If you're an ADK enthusiast with a penchant for Albany history, visiting Great Camp Santanoni (GCS) is an absolute must!
Santanoni is one of the last remaining Adirondack "Great Camps." What's a Great Camp, you ask? The name refers to a rugged architectural style generally associated with the Great Camps within the Adirondack Mountains in New York; the builders of these camps used native building materials and sited their buildings within an irregular wooded landscape. Think: rustic log cabin on steroids. Some even had all the comforts of home, and then some, like a movie theater and a bowling alley.
Furthermore, making GCS even more badass is its designation of being a National Historic Landmark; so not only does it have ties to the Capital Region, but it's grandeur and historic significance is also recognized by 'Murica. Preach.
Now, for the Capital Region-connection: Santanoni Preserve was established by Robert C. Pruyn, a prominent Albany, NY, banker and businessman. Acquiring about 13,000 acres in the Town of Newcomb, just south of the Adirondack High Peaks, Pruyn employed the distinguished architect Robert H. Robertson to design a summer residential complex. Yeah, that's right, I said complex -- some of us are lucky to have a tiny patch of land to pitch a tent on a crowded lake in upstate New York, but Albany's Pruyn family had a residential complex (at one time, complete with 27 structures!)
By the late 1880s, the Pruyns had amassed enough wealth to begin planning a country estate like families of similar social status, but rather than choosing a resort area like Newport, Rhode Island, or New York's Hudson Valley, they chose Newcomb, New York, described in one publication as "the heart of the wilderness."
Camp Santanoni has three main groupings of buildings: The Gate Lodge Complex, the Farm Complex, and the Main Camp; to witness its true glory and splendor, one must persevere and make the 5 mile trek from the Gate Lodge to the Main Lodge and hit all three.
I've made two attempts to hit the trifecta, with ultimately one success, and both were during winter 2019. I basically trudged uphill -- both ways -- in a pair of snowshoes to get a glimpse of this beauty. The first attempt was snuffed out by fading daylight (we got a late start), and the second attempt was the luckiest, as we made on St. Paddy's Day.

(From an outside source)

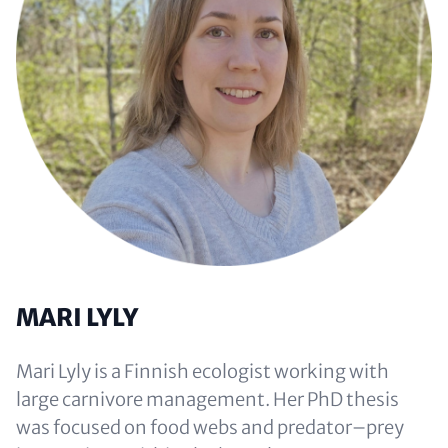
MARI LYLY
Mari Lyly is a Finnish ecologist working with
large carnivore management. Her PhD thesis
was focused on food webs and predator–prey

GCS is open to the public year-round, 365 days/year, 24 hours/day, and is accessible (depending on the season) on foot, by bicycle, on cross-country skis or snowshoes, and via a horse-drawn wagon (by reservation). (Okayyy!) From the Gatehouse, it is approx 5 miles to the Main Camp on gently rolling terrain, making for a 10-mile round trip
Although the Santanoni Preserve is open all year round, many of the buildings are only open during the summer months; however, the camp is staffed and the buildings are open on their designated Winter Weekends (MLK and Presidents' Weekends, and again right around St. Patrick's Day), but it's also a beautiful spot for a self-guided tour any day.
The highlight of the Winter Weekends? A roaring fire and hot cocoa in the Artist's Studio. This is when I made my treks, and it was extra special being able to tour the Main Camp with a guide, and warm up with some hot cocoa and chat with fellow hikers.
Not feeling the 10-mile round trip hike? Take an easy 1-mile snowshoe or ski to the Farm for a winter picnic.
Honestly, I can't wait to visit Great Camp Santanoni in the summer and fall, and even take an official tour, but there was something so magical about my winter visit that I recommend everyone who has the equipment and stamina plan a winter adventure!
We are so lucky to have these morsels of American architectural history essentially in our backyard, and kudos to the AARCH (non-profit Adirondack Architectural Heritage) for their dedicated preservation work! Thanks to them, this camp, which is owned by the state of New York, and by association, its citizens, is accessible to all those curious enough to wander.